Ronnie Zelek has had an annuity since he was a child. In an interview with Annuity.org, he explained the benefits of having an annuity from a young age.
Q&A with Annuity Owner Ronnie Zelek
- How did you get an annuity as a child?
My mom purchased the annuity after my father passed away so she could secure financial freedom for herself, my brother and me.
- How did your mother set up your annuity?
She set it up in a way that helped provide for me as a kid, cover my college and continue until I became an adult. And once I became 18, the annuity actually transferred to me. So it helped pay for my expenses in college and even after because it is a lifetime annuity.
- How do you benefit from your annuity?
It’s helped supplement a lot of things in my life. For example, my buying power of things was accelerated in some shape or form because I had this extra little pool of money coming to me monthly. So that’s always been a little bit of help. It’s a relief in some ways when things have gotten harder because the regular income is always there. And when things are better, I can save the additional income or do other fun projects.
While Zelek’s success story is noteworthy, this isn’t to say buying an annuity for a child is perfect for every situation. Before you buy an annuity, understand if an annuity is in your child’s best interest and aligns with your financial goals.

══════

Problems to work on:
1. From the annuity interview, extract the passage that begins at the words "Q&A with Annuity" and ends after the words "from your annuity?".
2. Answer these questions from the annuity interview:
(a) Who purchased Zelek's annuity, and after what event?
(b) At what age did the annuity transfer to Zelek?
(c) How often does Zelek receive money from the annuity?

══════

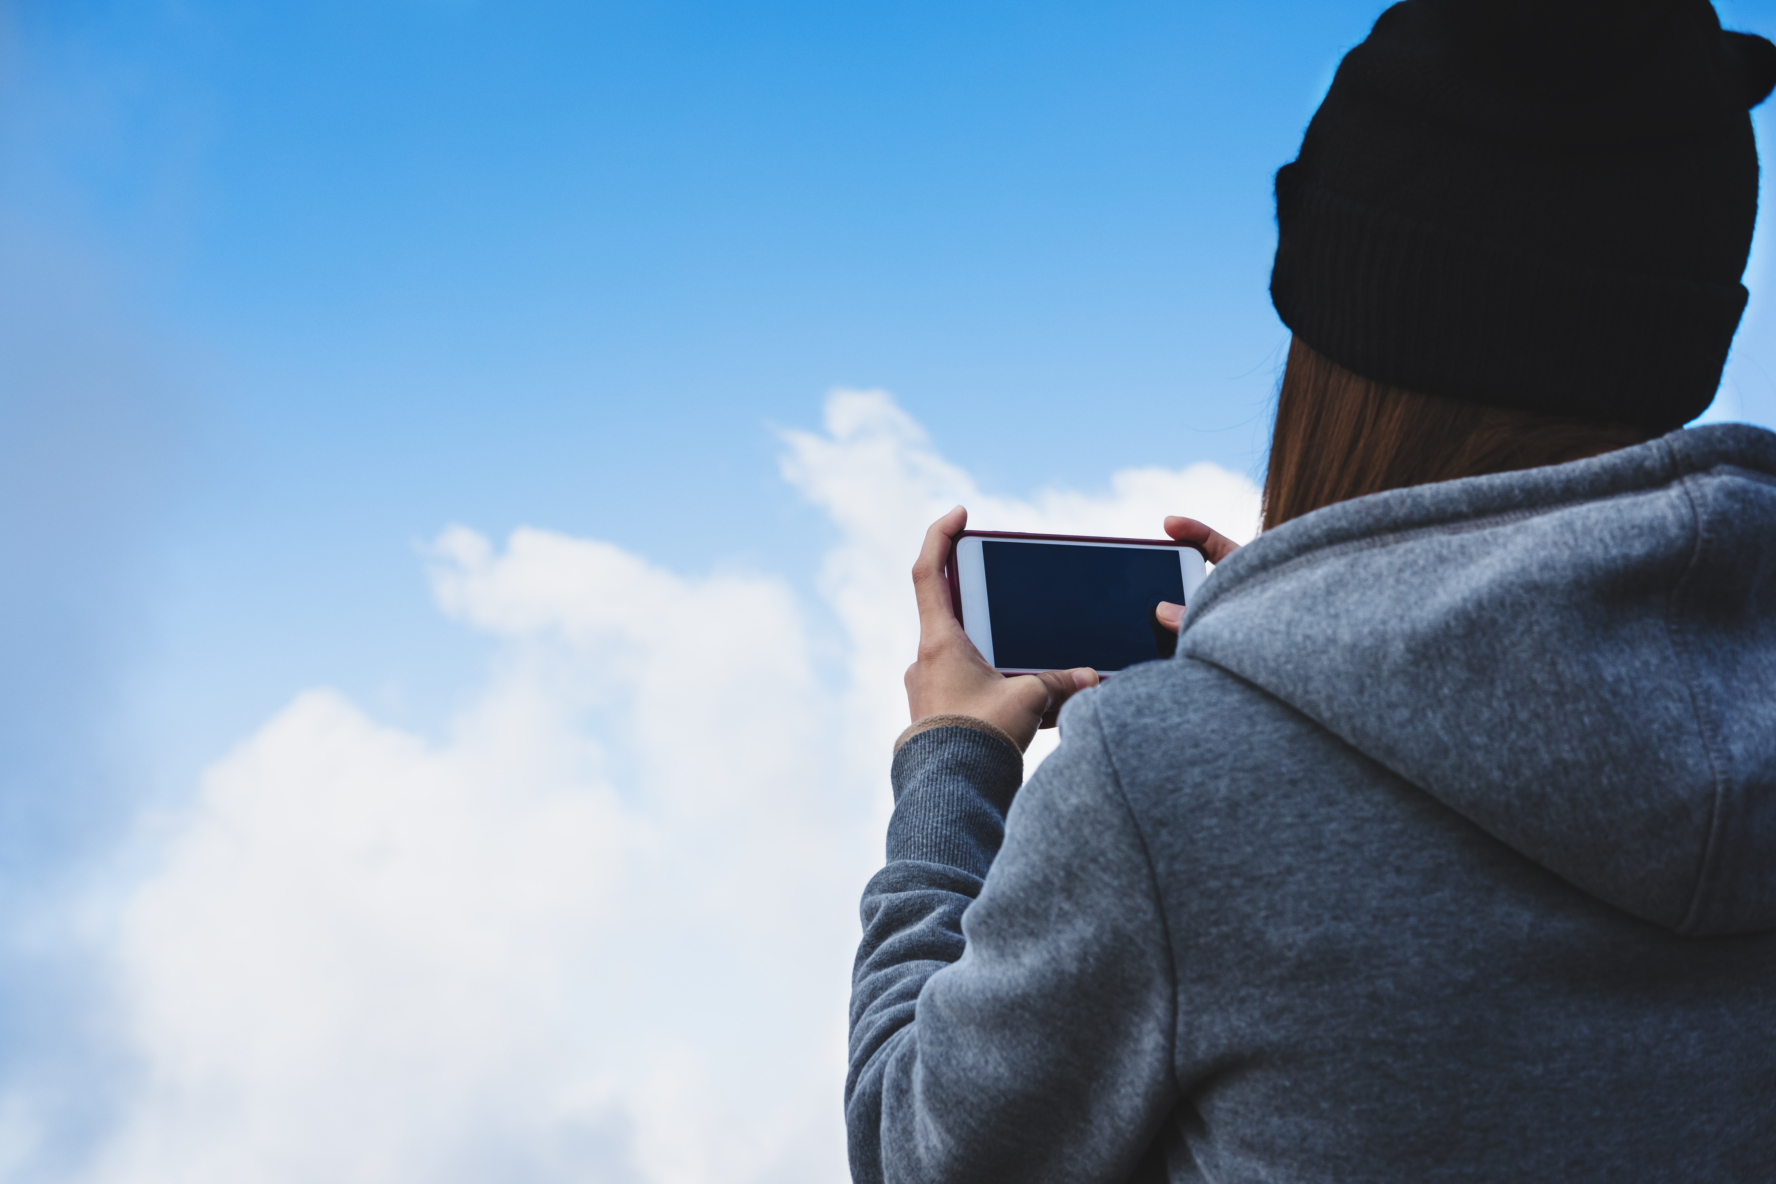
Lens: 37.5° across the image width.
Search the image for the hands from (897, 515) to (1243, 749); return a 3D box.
[{"bbox_3d":[0.107,0.019,1.385,0.215,0.132,0.105,5,-15,-25],"label":"hands"}]

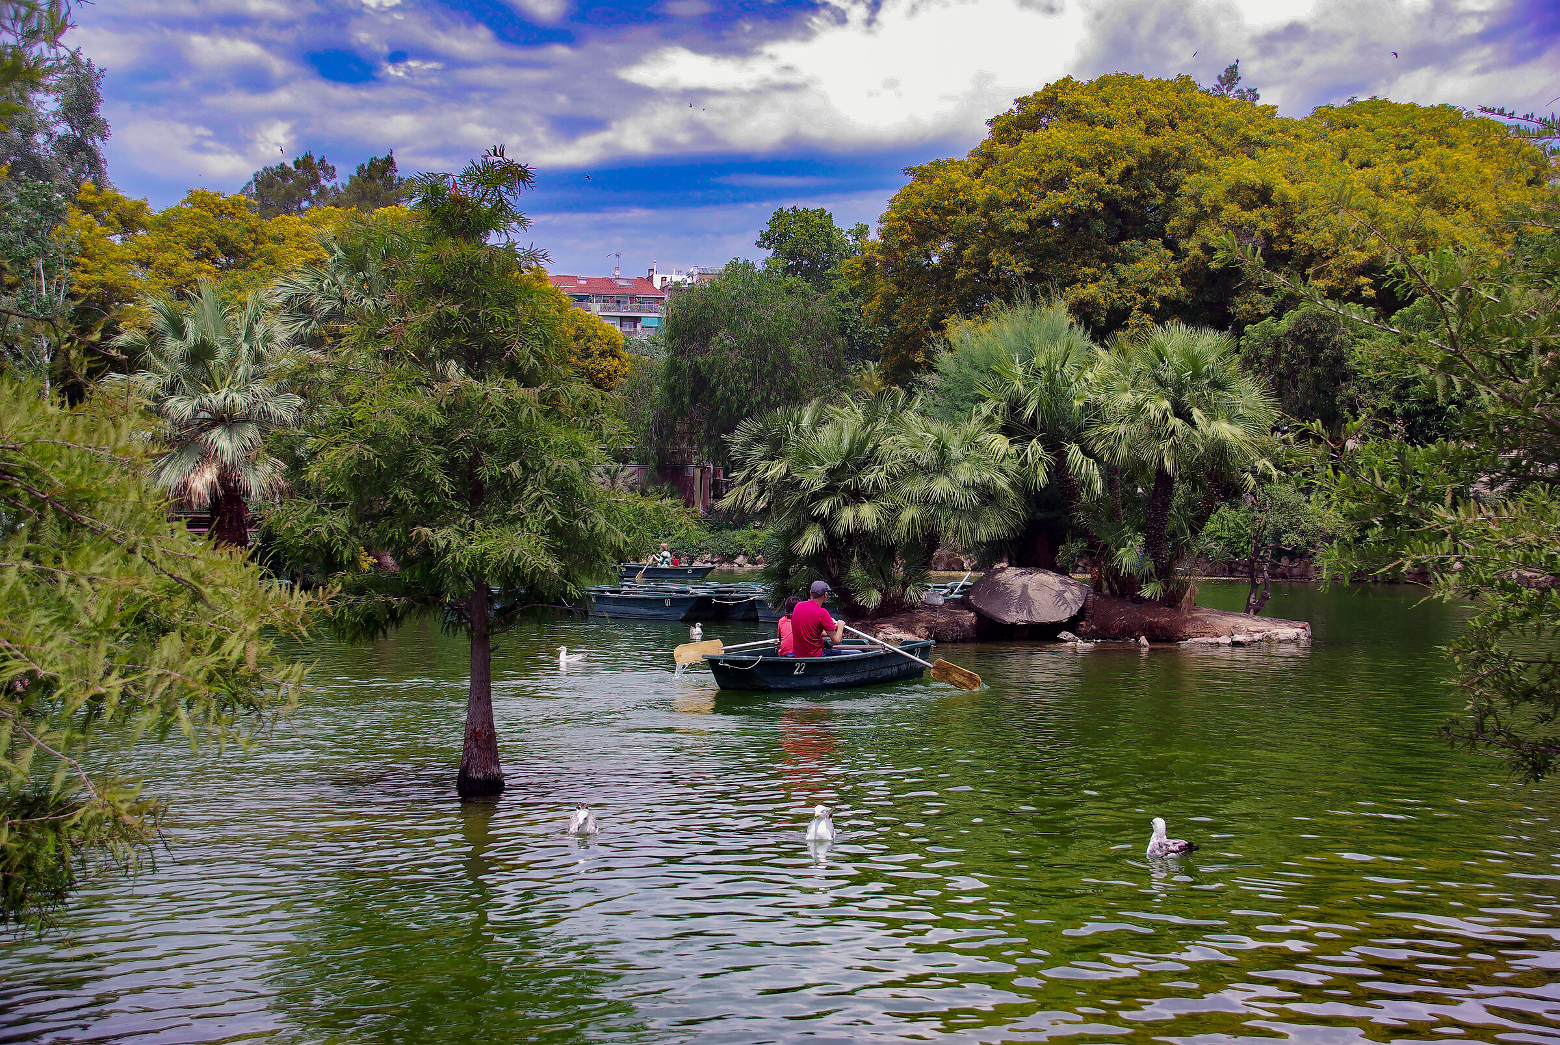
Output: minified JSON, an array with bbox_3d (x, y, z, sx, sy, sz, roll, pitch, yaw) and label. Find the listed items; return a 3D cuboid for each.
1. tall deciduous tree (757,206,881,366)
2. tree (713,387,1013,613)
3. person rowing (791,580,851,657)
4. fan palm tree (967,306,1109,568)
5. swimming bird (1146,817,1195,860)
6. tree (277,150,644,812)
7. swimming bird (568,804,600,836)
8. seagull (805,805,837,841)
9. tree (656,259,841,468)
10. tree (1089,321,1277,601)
[{"bbox_3d":[1.950,-6.800,90.000,6.600,14.600,6.600,0,0,0],"label":"tall deciduous tree"},{"bbox_3d":[1.406,-0.330,30.500,4.500,3.450,3.600,0,0,0],"label":"tree"},{"bbox_3d":[0.510,1.200,23.000,0.650,1.080,0.850,0,1,43],"label":"person rowing"},{"bbox_3d":[4.160,-1.180,32.000,2.300,4.500,2.300,0,0,0],"label":"fan palm tree"},{"bbox_3d":[2.270,1.830,11.650,0.400,0.240,0.180,0,1,-32],"label":"swimming bird"},{"bbox_3d":[-2.280,-0.340,13.800,2.500,4.450,2.450,0,0,0],"label":"tree"},{"bbox_3d":[-1.230,1.860,12.450,0.180,0.200,0.380,0,0,-3],"label":"swimming bird"},{"bbox_3d":[0.250,1.850,12.250,0.180,0.220,0.400,0,0,7],"label":"seagull"},{"bbox_3d":[-1.120,-4.400,72.000,6.800,10.000,6.600,0,0,0],"label":"tree"},{"bbox_3d":[6.160,-0.940,30.500,2.850,4.250,2.750,0,0,0],"label":"tree"}]

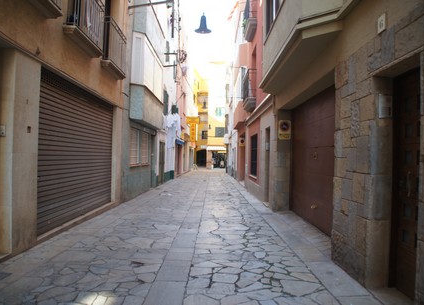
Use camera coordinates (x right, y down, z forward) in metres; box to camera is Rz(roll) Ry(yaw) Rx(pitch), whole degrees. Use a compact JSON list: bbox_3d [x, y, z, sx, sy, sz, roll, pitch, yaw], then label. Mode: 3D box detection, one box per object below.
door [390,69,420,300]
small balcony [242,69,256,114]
[{"bbox_3d":[1.916,0.307,3.187,0.080,2.190,0.850,1,-1,-1],"label":"door"},{"bbox_3d":[1.448,-2.218,13.351,0.320,1.550,1.700,1,-1,-1],"label":"small balcony"}]

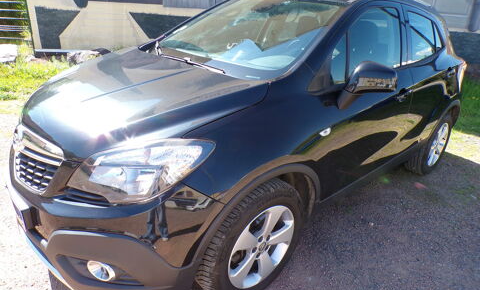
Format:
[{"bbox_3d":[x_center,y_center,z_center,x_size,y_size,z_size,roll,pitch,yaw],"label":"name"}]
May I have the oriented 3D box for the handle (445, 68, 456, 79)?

══════

Answers:
1.
Q&A with Annuity Owner Ronnie Zelek
- How did you get an annuity as a child?
My mom purchased the annuity after my father passed away so she could secure financial freedom for herself, my brother and me.
- How did your mother set up your annuity?
She set it up in a way that helped provide for me as a kid, cover my college and continue until I became an adult. And once I became 18, the annuity actually transferred to me. So it helped pay for my expenses in college and even after because it is a lifetime annuity.
- How do you benefit from your annuity?

2.
(a) His mom purchased it after his father passed away.
(b) At 18.
(c) Monthly.